Corsair K95 Platinum Speed Review
The Corsair K95 has long been at, or at least very very near, the top of our list of favourite keyboards. The combination of the all metal construction, industry standard Cherry MX switches and even careful choices made about the extra elements Corsair include of their own volition were all of a very high standard.
You can imagine our surprise when the K95 Platinum arrived on our desk. We struggled to think of anything that could be added to the original K95 to improve it. But sure enough Corsair have found enough that we think the K95 Platinum is better than its predecessor. The original might have had 18 macro keys rather than the six found on the Platinum, but even here we actually think that the K95 Platinum is the better option. With the original K95 RGB the macro key section always looked stuck onto the side of the main keyboard, whereas here they are harmoniously part of it.

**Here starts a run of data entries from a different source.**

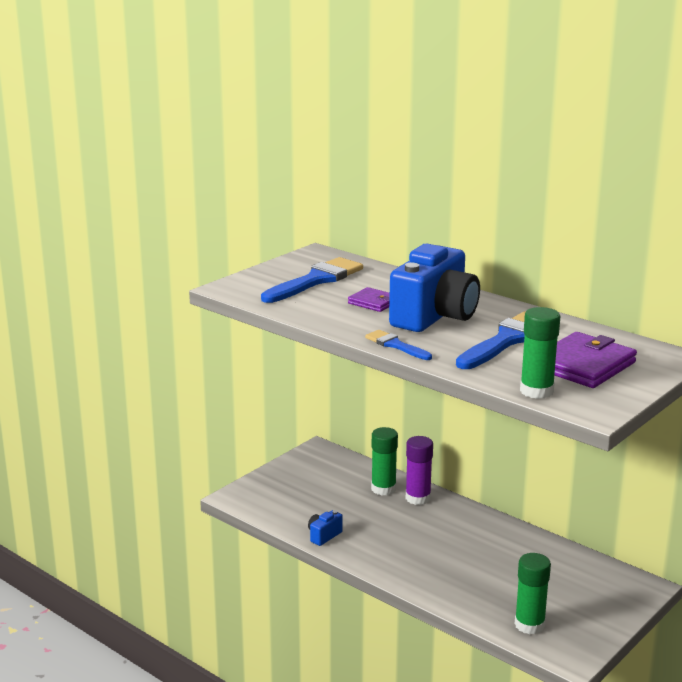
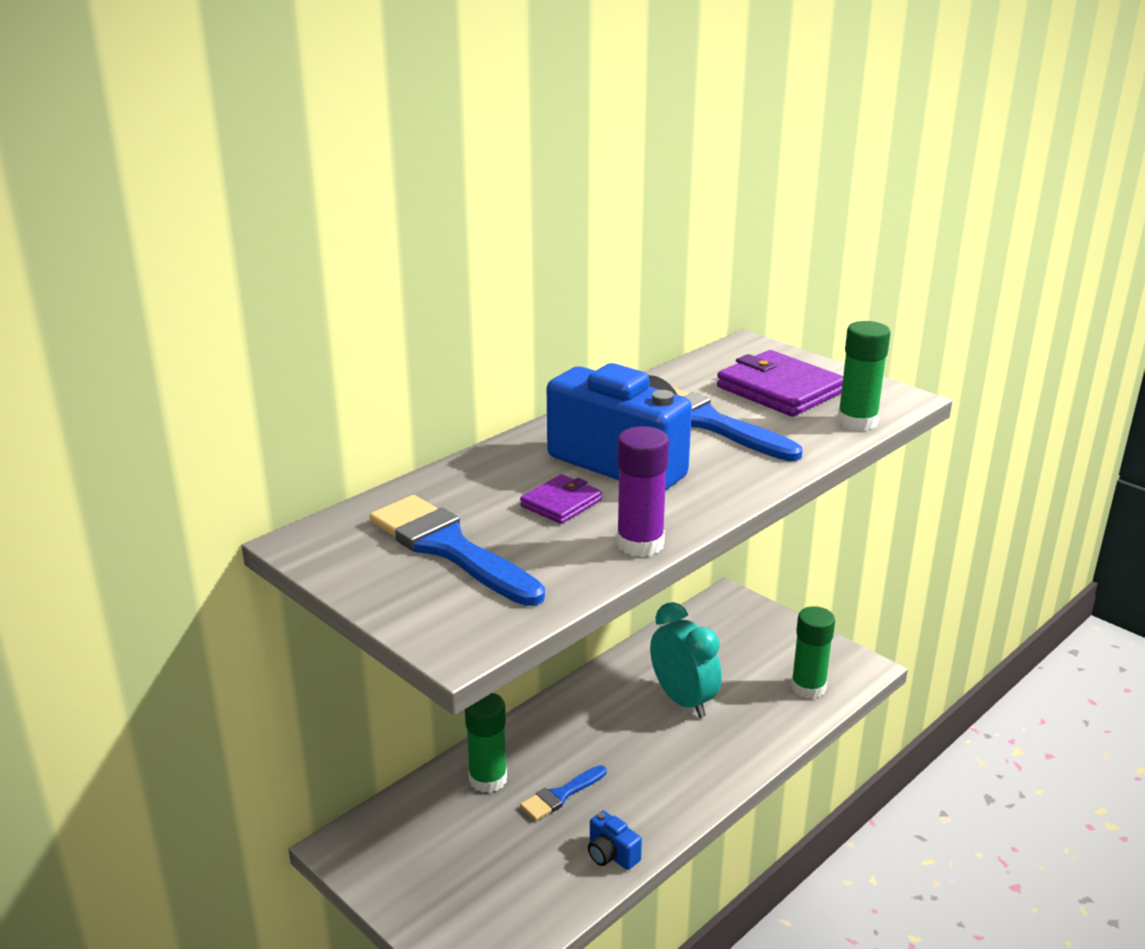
camera: 85 degrees left, 5 degrees up
(395, 345) = (728, 496): blue brush -> blue brush (560, 795)
(418, 498) = (520, 746): purple glue stick -> purple glue stick (640, 544)
(490, 562) = (683, 700): none -> turquoise clock

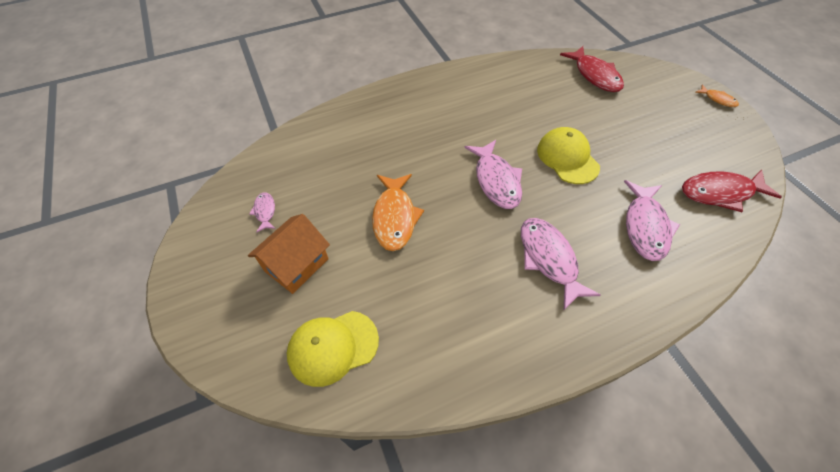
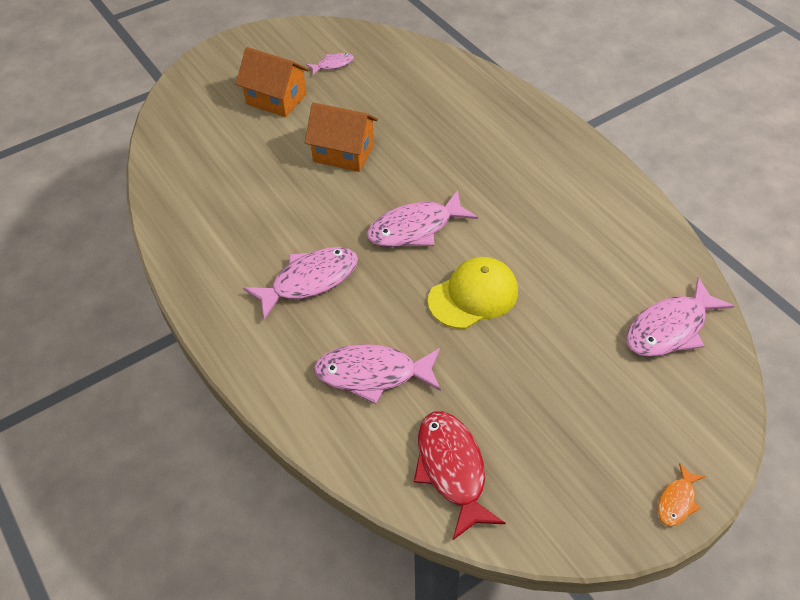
camera: 80 degrees right, 5 degrees down
(333, 347) = (197, 139): yellow cap -> none
(395, 217) = (343, 153): orange fish -> orange house
(595, 75) = (670, 328): red fish -> pink fish

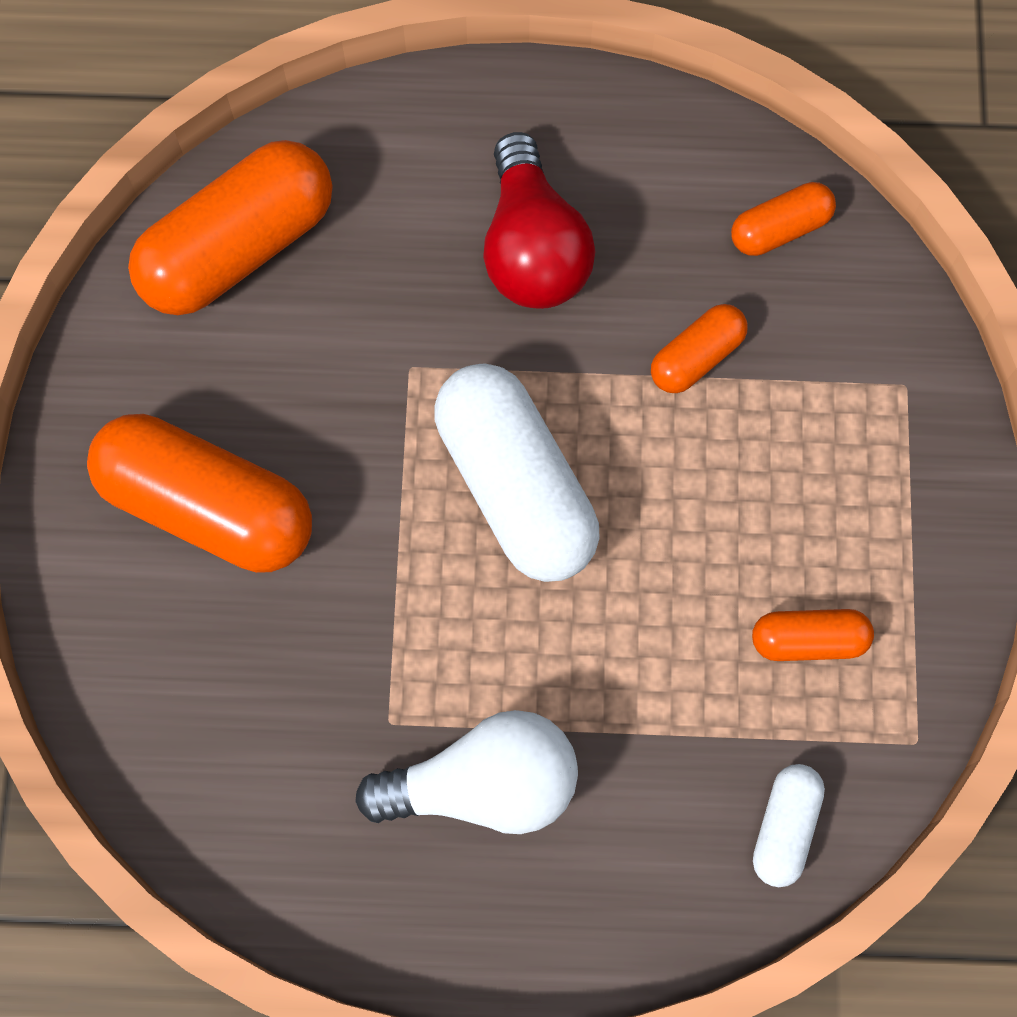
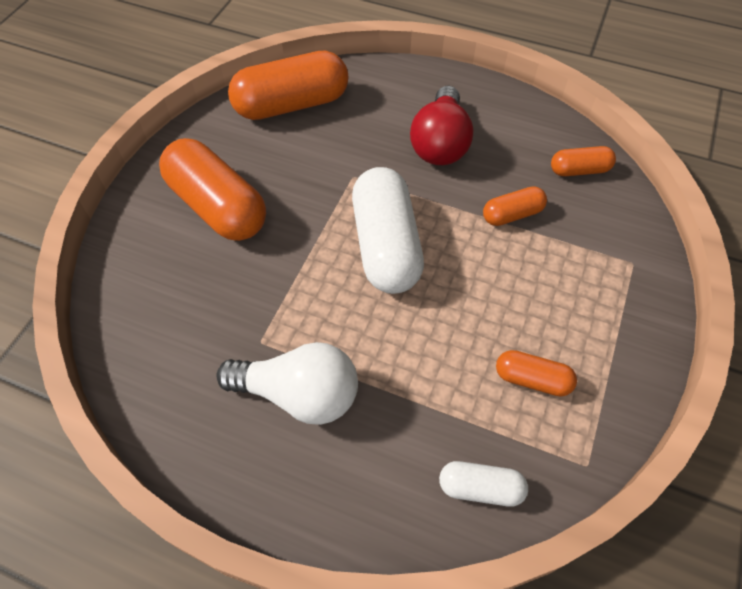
camera: 20 degrees right, 15 degrees down
(784, 827) = (480, 488): white capsule -> white capsule turned 60 degrees clockwise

Even little things like the change of the font used on the keys is better than it was before. These new larger letters allow for more of the lighting to shine through, and the 'show off' factor is always high on any RGB keyboard, but especially one with as many options available to you as the K95 Platinum. You could spend a lifetime in the excellent Corsair Utility Engine software tweaking your lighting and macros if you so wished. We've spent ages with it and still only feel like we've scratched the surface. That isn't to say that it is difficult to use or confusing. In fact exactly the opposite. Everything is well laid our, works exactly as you expect, and the live-updating of the keyboard itself is snappy, allowing you to focus on the job of making it look as and do what you desire, rather than hanging round for five or six seconds every time you adjust a key colour.

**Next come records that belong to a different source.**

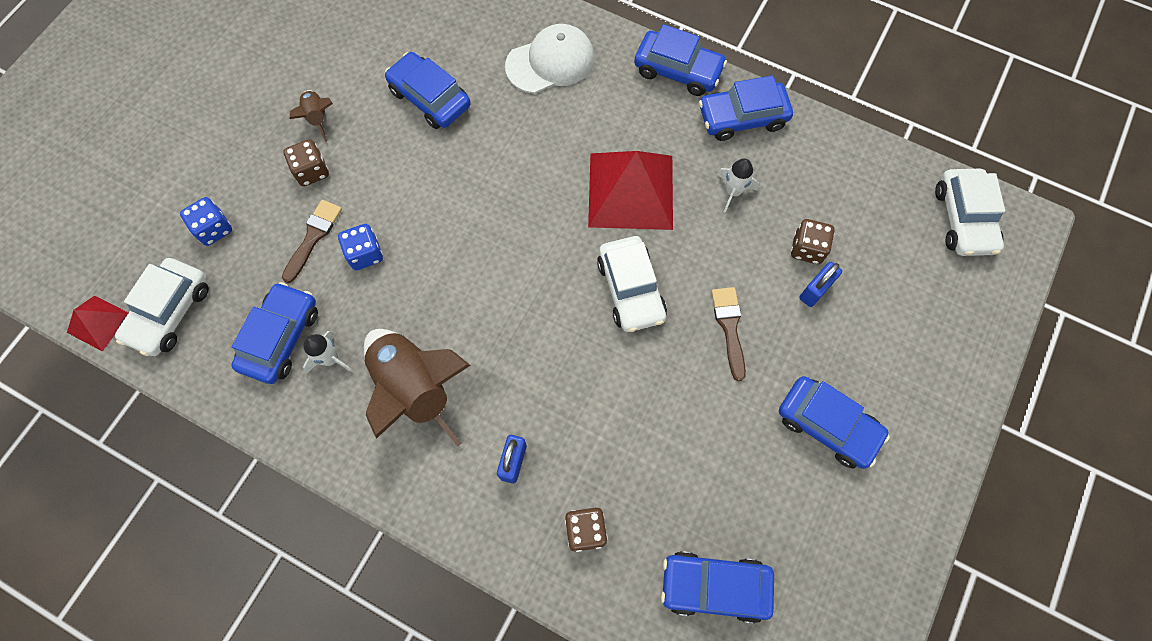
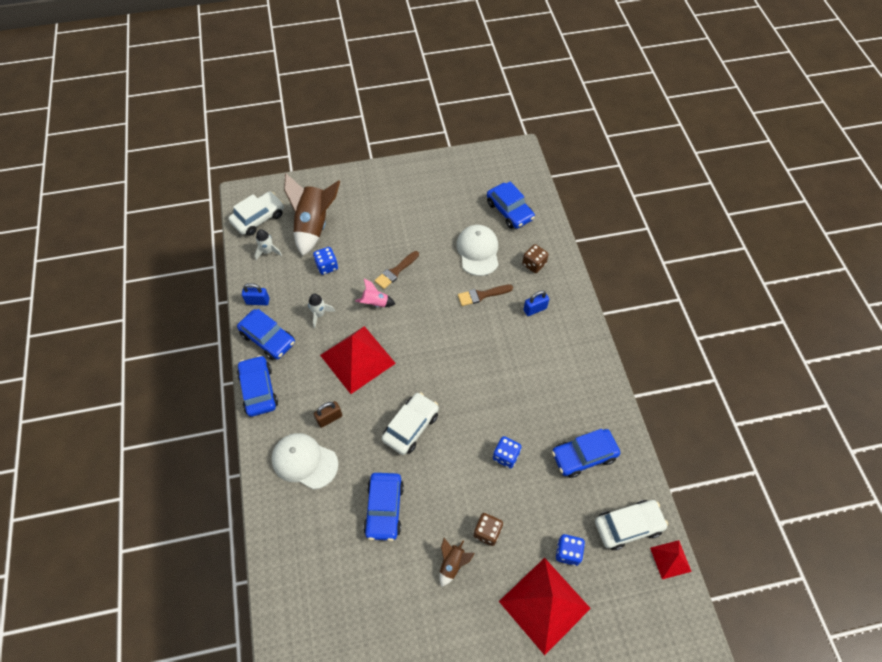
camera: 130 degrees left, 10 degrees down
(198, 167) = (544, 604): none -> red pyramid
(313, 237) = (522, 492): brown brush -> brown brush (482, 295)
(330, 359) = (569, 422): white rocket -> white rocket (268, 251)
(415, 387) = (545, 373): brown rocket -> brown rocket (313, 226)
(579, 114) = (329, 418): none -> brown padlock
(631, 289) = (412, 321): white car -> white car (411, 427)
(675, 468) = (478, 251): none -> white cap
(697, 266) = (375, 303): none -> pink rocket
(807, 249) = (327, 266): brown dice -> blue dice
(815, 290) = (347, 251): blue padlock -> blue padlock (258, 301)
(827, 425) = (408, 213): blue car -> none

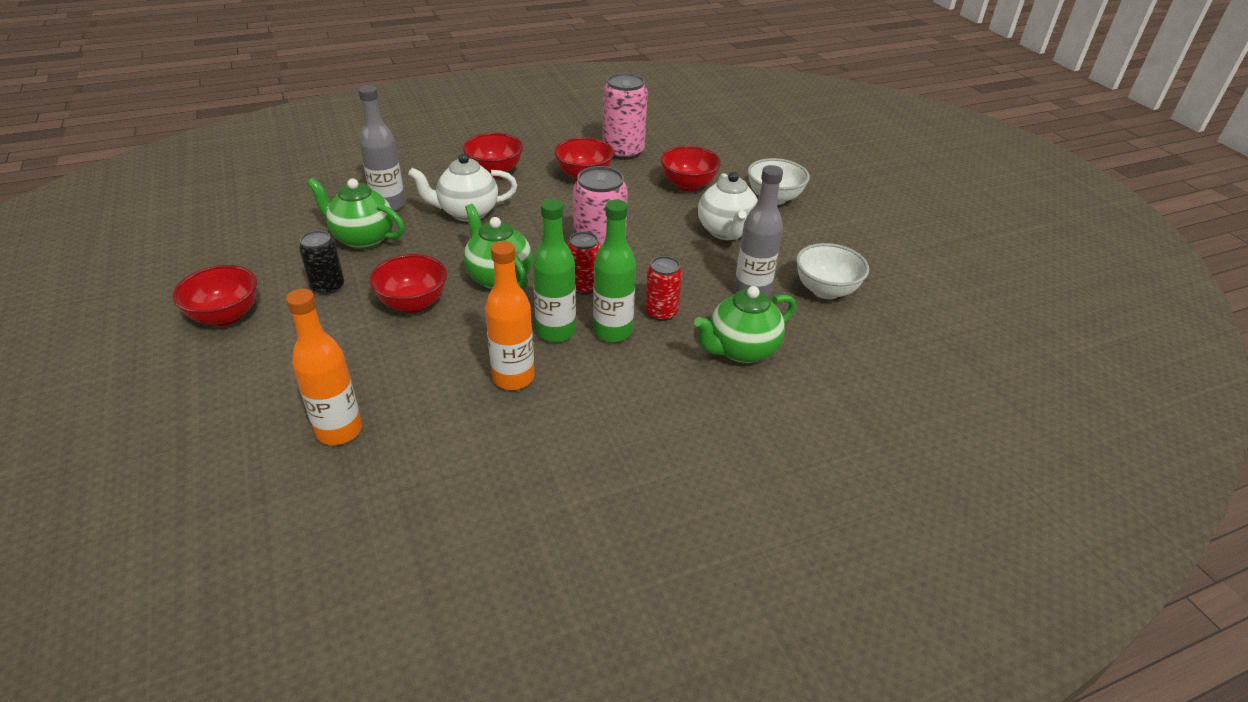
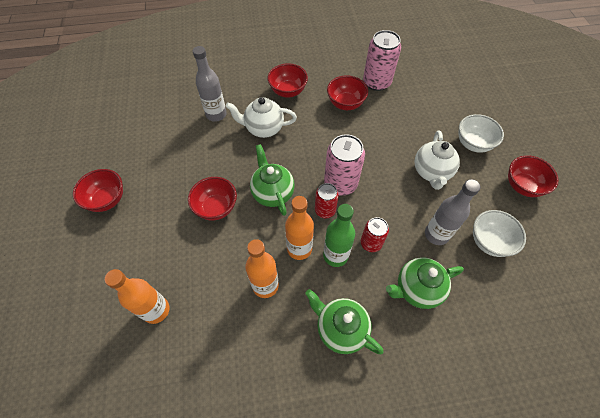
camera: 15 degrees right, 20 degrees up
(328, 286) = (168, 184): black can -> none
(363, 239) = (195, 143): green teapot -> green teapot (340, 329)
(556, 331) = (299, 249): green bottle -> orange bottle
(688, 185) = (414, 122): red bowl -> red bowl (522, 186)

It's the sense of class and capability that is our overriding impression of the K95 Platinum. It's built like an absolute tank. Zero flex in the spine of the keyboard, but even buttons like the profile switch and Winlock feel just as nice to press as the Cherry MX Speed switches themselves, a claim that can't be laid at the feet of many mechanical keyboards. Usually the extra 'manufacturer' keys feel squidgy, but the Corsair ones are all lovely and tactile. The cable is a monster, thick but well braided with plenty of length. It might have two USB connectors, but the second one is purely for the pass through. We've reviewed a few that require the second cable for the lighting, but if you're uninterested in the USB pass through on the back of the K95 Platinum then you can just ignore that cable and save a valuable USB port. The wrist rest goes above and beyond the hard plastic options you might be used to - assuming you get one included at all - and is a very good secondary option to a proper gel rest. Although admittedly for the average user it will be more than enough. It's just those of us who write for a living that require the extra support. Lastly the Cherry MX Speed switches themselves combine the excellent tactile response that we've come to love from the Bayreuth brand with a much shorter actuation distance, allowing you to really type at new record speeds once you've adapted to this quicker key.
It takes a brave company to look at a product as universally lauded as the K95 RGB and decide that it needs improving, and some very good decisions have been made with the K95 Platinum, improving everywhere without ever diminishing the overall excellence of the main product. It is flawless, and easily wins our OC3D Enthusiast Award.